Deferred tool loading (tool_search)
When tool_search.enabled: true, MCP tools are not bound
directly to the agent. Instead, they are registered in a
DeferredToolRegistry and exposed via a tool_search
tool that the agent can discover at runtime.
This is a smart design for environments with many MCP servers: rather than polluting the agent's context with hundreds of tool descriptions, the agent can search for tools on demand. Only tools it actually needs get loaded.
ACP integration
DeerFlow has an invoke_acp_agent tool that calls external
ACP-compatible agents. It expects ACP adapters (e.g.,
@zed-industries/claude-agent-acp,
@zed-industries/codex-acp), not raw CLI binaries. This means
DeerFlow can delegate work to Claude Code or Codex through the ACP protocol
as a first-class tool call.
Configuration system
DeerFlow uses a versioned YAML config (config_version: 5) with:
- Environment variable interpolation —
$OPENAI_API_KEYin config values - Dynamic class resolution —
use: package.module:ClassNameloads any LangChain-compatible class - Config upgrade script —
make config-upgrademigrates older configs - Pydantic validation — all config is validated at load time
- Per-agent configs — custom
config.yamlfiles underagents/with custom model, soul (prompt), skills, and tool groups
LLM error handling middleware
The LLMErrorHandlingMiddleware classifies errors into:
- Retriable: busy, transient errors (408, 429, 500) — retried up to 3 times with exponential backoff and
Retry-Afterheader respect - Non-retriable: quota exceeded, auth errors — returns user-friendly
AIMessageinstead of crashing
It emits llm_retry stream events so the frontend can show
retry progress to the user.
Citation System Removed
In a significant simplification, DeerFlow removed its citation system entirely in this update:
- Deleted
SafeCitationContentcomponent - Deleted
inline-citation.tsx(289 lines) - Removed citation core utilities
- Replaced with simple
MarkdownContentrenderer
This suggests the complexity of citation handling wasn't worth it for their use case — a notable example of an agent choosing simplicity over feature completeness.
Where DeerFlow is weaker
Less of a single polished CLI identity
Unlike Claude Code or Crush, DeerFlow is not designed to be a standalone terminal experience. It's a harness — powerful but less opinionated. You need to configure it to get value.
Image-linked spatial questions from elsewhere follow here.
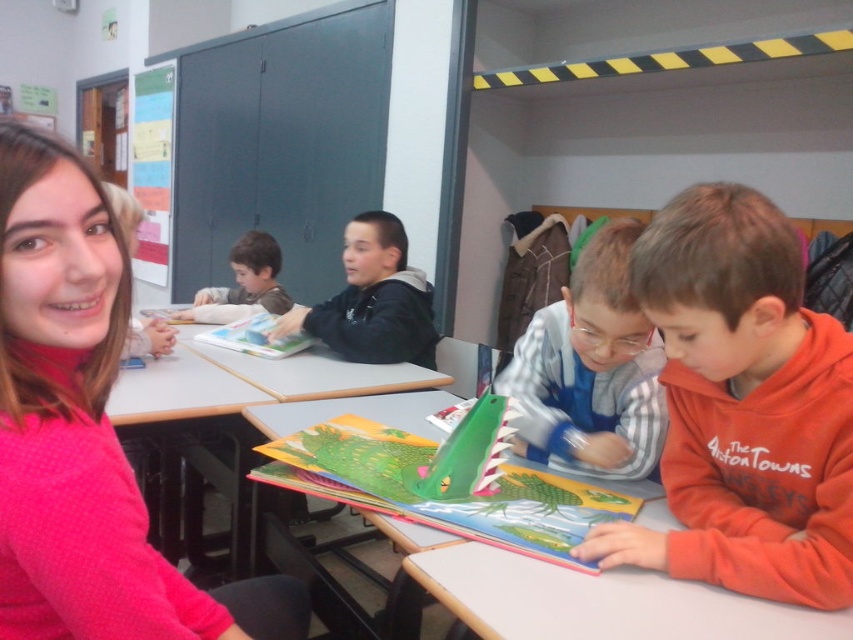
Question: Which point is farther to the camera?

Choices:
 (A) orange fleece sweatshirt at lower right
 (B) light brown hoodie at center
 (C) pink fleece sweater at upper left

Answer: (B)

Question: Which is farther from the pink fleece sweater at upper left?

Choices:
 (A) blue striped shirt at center
 (B) orange fleece sweatshirt at lower right
 (C) light brown hoodie at center

Answer: (C)

Question: Which point is farther to the camera?

Choices:
 (A) blue striped shirt at center
 (B) light brown hoodie at center

Answer: (B)

Question: Can you confirm if blue striped shirt at center is positioned below dark blue hoodie at center?

Choices:
 (A) no
 (B) yes

Answer: (B)

Question: Does light brown hoodie at center appear on the left side of hardcover book at center?

Choices:
 (A) no
 (B) yes

Answer: (B)

Question: Is orange fleece sweatshirt at lower right above matte plastic table at left?

Choices:
 (A) no
 (B) yes

Answer: (B)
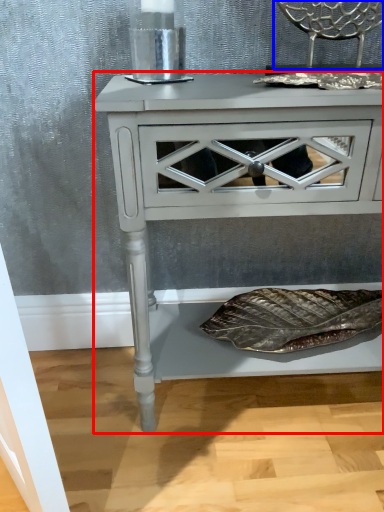
Question: Which object is closer to the camera taking this photo, nightstand (highlighted by a red box) or chair (highlighted by a blue box)?

Choices:
 (A) nightstand
 (B) chair

Answer: (A)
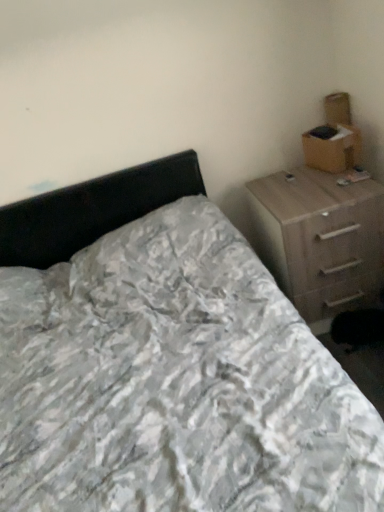
Question: Should I look upward or downward to see white textured bed at center?

Choices:
 (A) down
 (B) up

Answer: (A)

Question: Is white textured bed at center turned away from brown cardboard box at upper right?

Choices:
 (A) no
 (B) yes

Answer: (A)

Question: Does white textured bed at center have a smaller size compared to brown cardboard box at upper right?

Choices:
 (A) yes
 (B) no

Answer: (B)

Question: Is white textured bed at center next to brown cardboard box at upper right and touching it?

Choices:
 (A) no
 (B) yes

Answer: (A)

Question: Is white textured bed at center thinner than brown cardboard box at upper right?

Choices:
 (A) no
 (B) yes

Answer: (A)

Question: Is white textured bed at center completely or partially outside of brown cardboard box at upper right?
Local sandbox is not secure isolation
The default LocalSandboxProvider runs commands directly on the host. It's convenient but not a security boundary. The AIO sandbox requires Docker or container infrastructure.
Bottom line
DeerFlow is the most framework-shaped agent in this set. If Claude Code is a product, DeerFlow is a platform. Its 14-layer middleware stack, sub-agent orchestration with parallel execution, LLM-driven memory, skill self-evolution, and SSE stream bridge make it the most extensible runtime here.
The tradeoff is that it's less immediately usable as a CLI tool — you need to configure models, skills, and sandboxes to get it working. But if you want to build an agent system rather than use one, DeerFlow is the most interesting starting point.